MCTS: simulate from forward from state $s$ and backpropagate to estimate $Q(a,s)$ for each action.

But what if you don’t have access a model/simulator?

Model-free learning

We need:

A rule for deciding which action to perform at each step based on existing knowledge —> bandit strategy
Process for aggregating & assimulating info as we go to make more informed choices in the future —> Model-free RL method, e.g. MC learning

Multi-armed Bandits

Framework for selection strategy balancing exploration and exploitation

Multi-armed bandits

Intuition: For every state $s$, each action $a$ = slot machine with initually unknown payoff distributions $X_{a}$.

The “value” $Q(s, a)$ of $a$ corresponds to (current estimate of) $X_{a}$.

\[ Q_t(a, s) = \frac{R(a, t)}{N(a,s, t)} \]

where $N(a, s, t) =$ the number of times action $a$ has been performed in state $s$ at time $t$, and $R(a, t)$ is the total reward earned from those actions as of time $t$.

Bandit algorithm

Input: Multi-armed bandit problem $M = \langle a_i \sim X_i \rangle$

Output: $Q$-values $Q(a_i)$

$Q(a_i) \leftarrow 0$ for all arms $a_i$
$N(a_i) \leftarrow 0$ for all arms $a_i$
$t \leftarrow 1$

while $t < T$ do

$a \leftarrow$ select($t$)
execute arm $a$ for round $t$ and observe reward $r(a, t)$
$N(a) \leftarrow N(a) + 1$
$Q(a) \leftarrow \left(1 - \frac{1}{N(a)}\right)Q(a) + \frac{1}{N(a)}r(a, t)$
$t \leftarrow t+1$

Bandit Selection Rules

$\epsilon$-first
$\epsilon$-greedy
$\epsilon$-decreasing
Upper confidence bound (UCB)
softmax

$\epsilon$-first

Perform random actions (explore) for $\epsilon*T$ rounds, where $T =$ total number of rounds. Then always choose $\text{argmax}_a Q(a)$ (exploit).

For each strategy, consider:

What do the parameters mean for us as modelers?
What does it mean for these numbers to be bigger/smaller?
What are the benefits and pitfalls of each strategy?
In what situations might we choose a particular strategy with particular parameter values?

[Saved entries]
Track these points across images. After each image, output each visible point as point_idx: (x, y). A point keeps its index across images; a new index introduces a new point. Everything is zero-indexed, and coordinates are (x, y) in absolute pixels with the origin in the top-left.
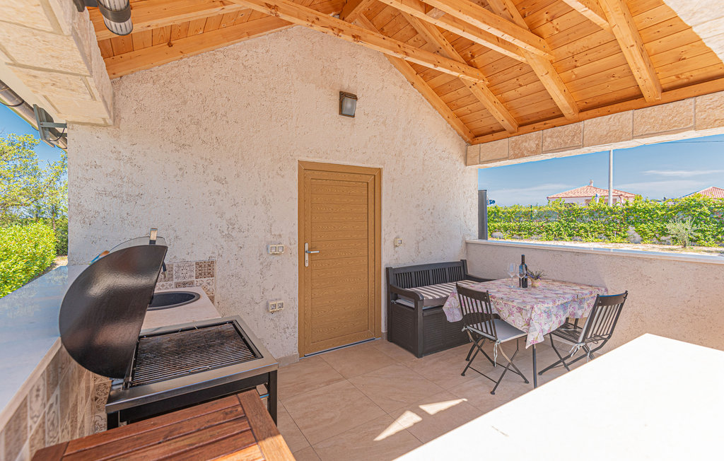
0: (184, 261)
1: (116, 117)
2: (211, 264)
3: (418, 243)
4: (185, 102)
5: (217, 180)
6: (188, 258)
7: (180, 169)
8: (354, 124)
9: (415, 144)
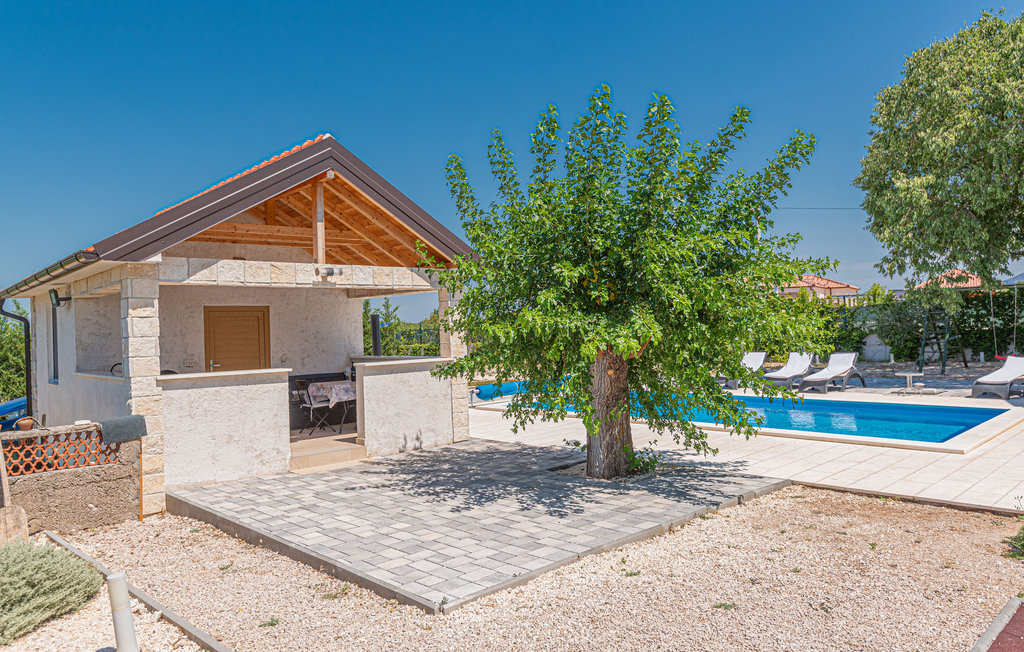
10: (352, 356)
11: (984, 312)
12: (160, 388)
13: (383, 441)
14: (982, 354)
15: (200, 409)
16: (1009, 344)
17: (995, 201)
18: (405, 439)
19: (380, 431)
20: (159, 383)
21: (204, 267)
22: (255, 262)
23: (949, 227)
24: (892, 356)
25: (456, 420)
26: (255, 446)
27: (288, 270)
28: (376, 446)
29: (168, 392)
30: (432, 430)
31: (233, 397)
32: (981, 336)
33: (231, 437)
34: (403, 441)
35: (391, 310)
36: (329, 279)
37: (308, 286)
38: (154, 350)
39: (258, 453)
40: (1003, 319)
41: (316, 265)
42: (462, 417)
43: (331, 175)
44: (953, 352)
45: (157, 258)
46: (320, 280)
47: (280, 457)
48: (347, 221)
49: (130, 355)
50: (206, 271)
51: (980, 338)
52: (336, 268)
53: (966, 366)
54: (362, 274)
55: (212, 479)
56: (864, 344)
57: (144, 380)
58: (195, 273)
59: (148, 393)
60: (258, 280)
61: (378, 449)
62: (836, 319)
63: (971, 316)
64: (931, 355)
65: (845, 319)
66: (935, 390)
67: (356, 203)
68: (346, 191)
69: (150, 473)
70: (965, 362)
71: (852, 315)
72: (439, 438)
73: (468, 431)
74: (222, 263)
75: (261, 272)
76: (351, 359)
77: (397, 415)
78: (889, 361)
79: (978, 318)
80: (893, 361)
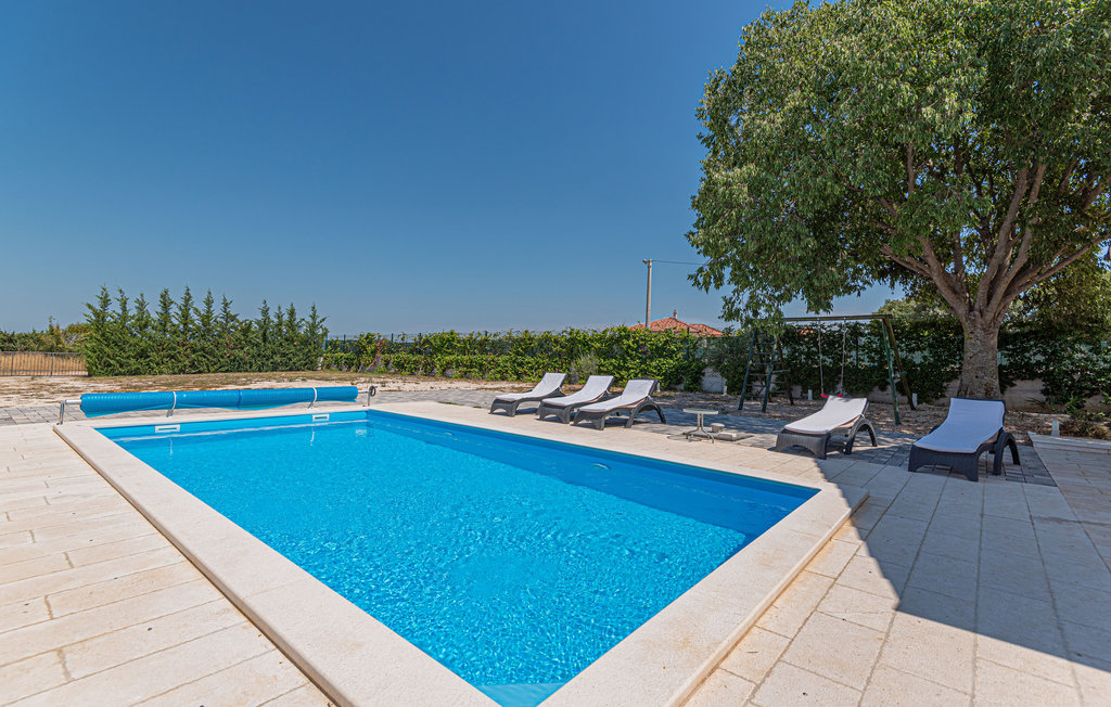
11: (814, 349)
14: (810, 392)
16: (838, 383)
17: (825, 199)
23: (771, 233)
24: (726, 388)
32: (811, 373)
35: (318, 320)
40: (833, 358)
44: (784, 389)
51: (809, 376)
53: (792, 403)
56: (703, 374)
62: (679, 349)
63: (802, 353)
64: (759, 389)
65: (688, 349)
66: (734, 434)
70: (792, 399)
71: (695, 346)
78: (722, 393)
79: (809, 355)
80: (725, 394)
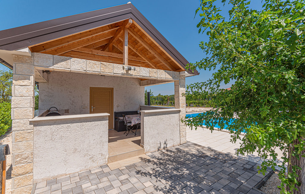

Problems to solve →
1. Quote everything in the bandit notes from "MCTS: simulate from" down to "access a model/simulator?".
2. Answer these questions from the bandit notes:
(a) Which selection rule is listed directly after $\epsilon$-decreasing?
(b) To what value is $t$ initialized in the bandit algorithm?
(c) Under $\epsilon$-first, for how many rounds are random actions performed?
Rely solely on the bandit notes for your answers.

Response list →
1.
MCTS: simulate from forward from state $s$ and backpropagate to estimate $Q(a,s)$ for each action.

But what if you don’t have access a model/simulator?

2.
(a) Upper confidence bound (UCB)
(b) 1
(c) $\epsilon*T$ rounds, where $T$ is the total number of rounds